A fairly new concept in the scientific community is the categorization of foods into subtypes based on the amount of industrial processing that it takes to create the food. Every since 2010, Dr Carlos Monteiro, from Sao Paulo, Brazil, has proposed a tiered system based on his research. Basically, there are four classifications, called the Nova food classification system:
- Unprocessed food: garden vegetables, bagged beans, pasteurized milk
- Processed culinary ingredients: butter, olive oil, sugar
- Processed foods: canned grains, canned vegetables, jam, tomato paste
- Ultraprocessed foods: soda, cookies, frozen pizza.
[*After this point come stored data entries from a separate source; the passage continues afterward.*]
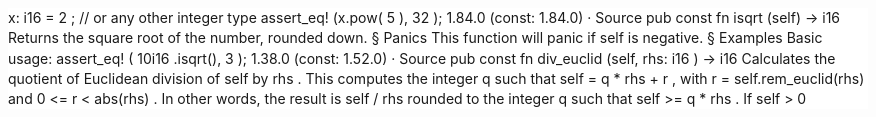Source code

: x: i16 =
2
;
// or any other integer type
assert_eq!
(x.pow(
5
),
32
);
1.84.0 (const: 1.84.0)
·
Source
pub const fn
isqrt
(self) ->
i16
Returns the square root of the number, rounded down.
§
Panics
This function will panic if
self
is negative.
§
Examples
Basic usage:
assert_eq!
(
10i16
.isqrt(),
3
);
1.38.0 (const: 1.52.0)
·
Source
pub const fn
div_euclid
(self, rhs:
i16
) ->
i16
Calculates the quotient of Euclidean division of
self
by
rhs
.
This computes the integer
q
such that
self = q * rhs + r
, with
r = self.rem_euclid(rhs)
and
0 <= r < abs(rhs)
.
In other words, the result is
self / rhs
rounded to the integer
q
such that
self >= q * rhs
.
If
self > 0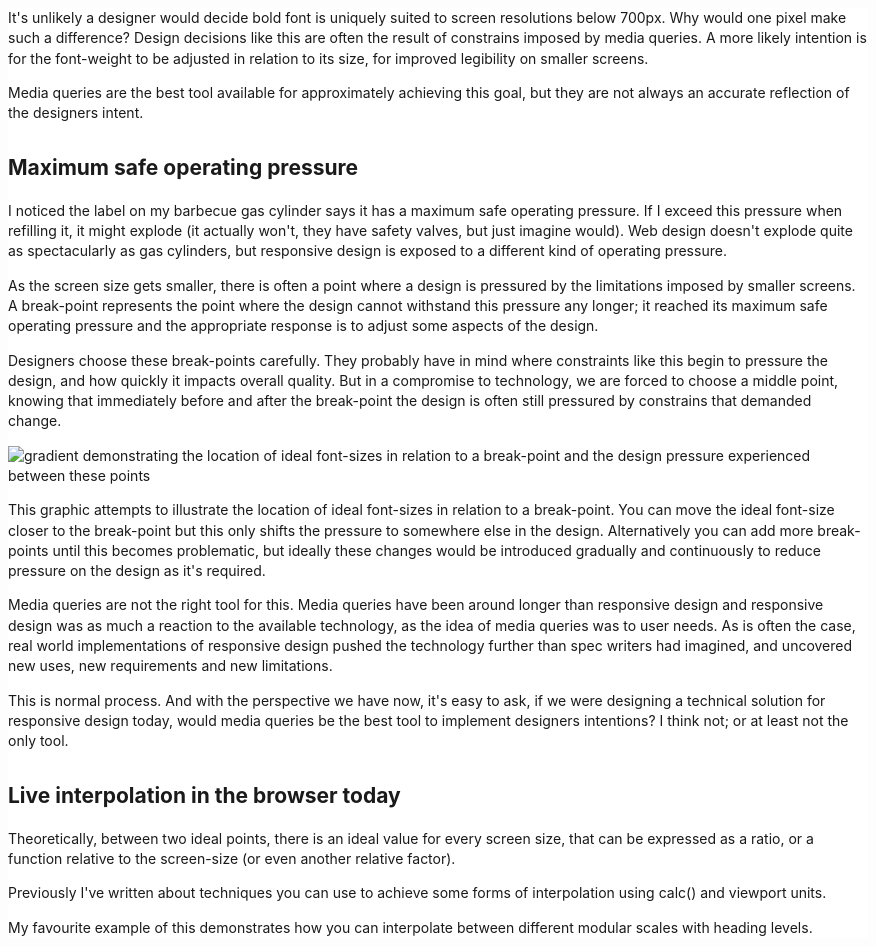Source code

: It's unlikely a designer would decide bold font is uniquely suited to screen resolutions below 700px. Why would one pixel make such a difference? Design decisions like this are often the result of constrains imposed by media queries. A more likely intention is for the font-weight to be adjusted in relation to its size, for improved legibility on smaller screens.

Media queries are the best tool available for approximately achieving this goal, but they are not always an accurate reflection of the designers intent.

## Maximum safe operating pressure

I noticed the label on my barbecue gas cylinder says it has a maximum safe operating pressure. If I exceed this pressure when refilling it, it might explode (it actually won't, they have safety valves, but just imagine would). Web design doesn't explode quite as spectacularly as gas cylinders, but responsive design is exposed to a different kind of operating pressure.

As the screen size gets smaller, there is often a point where a design is pressured by the limitations imposed by smaller screens. A break-point represents the point where the design cannot withstand this pressure any longer; it reached its maximum safe operating pressure and the appropriate response is to adjust some aspects of the design.

Designers choose these break-points carefully. They probably have in mind where constraints like this begin to pressure the design, and how quickly it impacts overall quality. But in a compromise to technology, we are forced to choose a middle point, knowing that immediately before and after the break-point the design is often still pressured by constrains that demanded change.

<div class="card full-width">
<img alt="gradient demonstrating the location of ideal font-sizes in relation to a break-point and the design pressure experienced between these points" data-src="/images/interpolation.png">
</div>

This graphic attempts to illustrate the location of ideal font-sizes in relation to a break-point. You can move the ideal font-size closer to the break-point but this only shifts the pressure to somewhere else in the design. Alternatively you can add more break-points until this becomes problematic, but ideally these changes would be introduced gradually and continuously to reduce pressure on the design as it's required.

Media queries are not the right tool for this. Media queries have been around longer than responsive design and responsive design was as much a reaction to the available technology, as the idea of media queries was to user needs. As is often the case, real world implementations of responsive design pushed the technology further than spec writers had imagined, and uncovered new uses, new requirements and new limitations.

This is normal process. And with the perspective we have now, it's easy to ask, if we were designing a technical solution for responsive design today, would media queries be the best tool to implement designers intentions? I think not; or at least not the only tool.

## Live interpolation in the browser today

Theoretically, between two ideal points, there is an ideal value for every screen size, that can be expressed as a ratio, or a function relative to the screen-size (or even another relative factor).

Previously I've written about techniques you can use to achieve some forms of interpolation using calc() and viewport units.

My favourite example of this demonstrates how you can interpolate between different modular scales with heading levels.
Research has proceeded during the last fourteen years, and in early 2024, a systematic review was published showing significant direct association between exposure to ultraprocessed food and 32 health parameters including mortality, cancer, mental health disease, and most organ function disease (https://www.bmj.com/content/384/bmj-2023-077310). Additional research that is ongoing shows that people who eat ultraprocessed foods take in an average of 500 calories more per day leading to weight gain and metabolic disorder. Also, there seems to be significant dopamine release correlated to ingestion of ultraprocessed food which mimics many addictive drug effects, often compared to heroin.
What does this mean? It seems quite obvious to me. Food corporations in the United States specifically have created food which is not nutritious, and is in fact BAD for you at so many levels, and then designed it to be addictive. Sounds like tobacco…
Unfortunately, it is estimated that based on calorie count in the United States, more than 50% of our intake comes from ultraprocessed foods. Think about what this means for your body. As a metaphor, if you treated your car like your body, you would consistently add soda to your gas tank thinking, it’s cheaper then gasoline, it has tons of carbon in it to burn, and tastes so good… Does it help the car? Obvious answer is no. In fact, the practice will likely result in a failed vehicle for which you just paid $35,000.
How do we fix this? Like global warming, the issues are a slow roast, causing rising costs, overwhelming health systems over decades, not days or weeks, and are often not very perceptible to us. We need to change our habits for the long haul:
- Eat natural foods, grow a garden in any space you have available
- Think about your meals: what components are going in and are they harmful
- Reduce ultraprocessed foods by a large margin, and treat them like alcohol or marijuana: once in a while is ok. Daily is addiction and probematic.
- Make changes: Let’s get practical –
- don’t buy baked goods, make them yourself!
- want pizza: make it at home!
- ice cream: same – make it at home. It’s fun and so much better!
- think about time vs health. A lunchtime run to a fast food chain actually takes time and is not that cheap. Buy some ingredients to make the same item at home can feed you for the week at lunch, and be so much tastier and healthy!
- replace breakfast cereal with oatmeal, or have an egg scramble a few days per week.
This list could go on and on: our food system is designed to pay for convenience and taste, not health and sustenance. Think through your food!